Le repas de fête est un vrai repas, donc un temps de nourriture. Lorsqu'il est référé à Jésus, il n'est pas référé à un inconnu, mais à quelqu'un qui a assumé notre humanité et qui, en son témoignage, a éclairé les options que nous sommes amenés à prendre. La nourriture de l'évangile n'est pas faite de "spiritualité" au sens que l'on donne habituellement à ce mot, elle est faite d'humanité, la nôtre et celle de Jésus, Chemin, Vérité et Vie. Son fonctionnement est des plus naturels: action de Jésus et action du croyant, "en même temps et dans la même mesure". Tout est prêt et rien n'est prêt.

Le repas de fête est un temps d'échange et de partage. Le groupe qu'elle rassemble est marqué de pluralisme et de dissemblance. Il ne s'agit pas seulement de cultures, il s'agit également de besoins très concrets qui sollicitent notre solidarité ou nous rappellent leur persistance au delà de la communauté rassemblée.

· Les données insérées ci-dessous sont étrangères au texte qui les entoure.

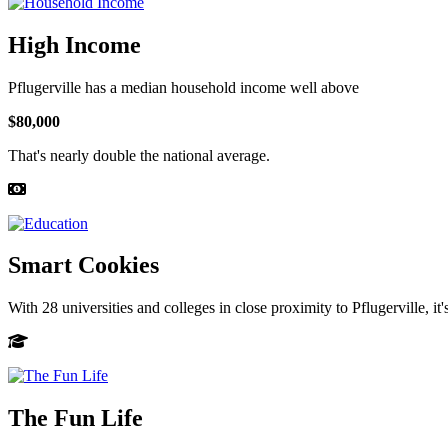
High Income
Pflugerville has a median household income well above
$80,000
That's nearly double the national average.
Smart Cookies
With 28 universities and colleges in close proximity to Pflugerville, it
The Fun Life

ll est facile de poursuivre. Les noces expriment un choix mutuel, mûrement réfléchi… Les noces engagent l'avenir en réalisation d'un projet commun… etc…

Conclusion

Il est normal que les discussions aillent bon train en "pastorale". Le plus souvent il leur manque l'équilibre qu'adopte Matthieu. Avant d'évoquer l'ouverture à tous, la difficulté de "pouvoir juger" des convictions ou l'espérance que porterait la "mèche qui fume encore", il importe de réfléchir à la densité de ce qui est proposé "au centre", autrement dit à ce qui caractérise la foi chrétienne et en fait l'originalité.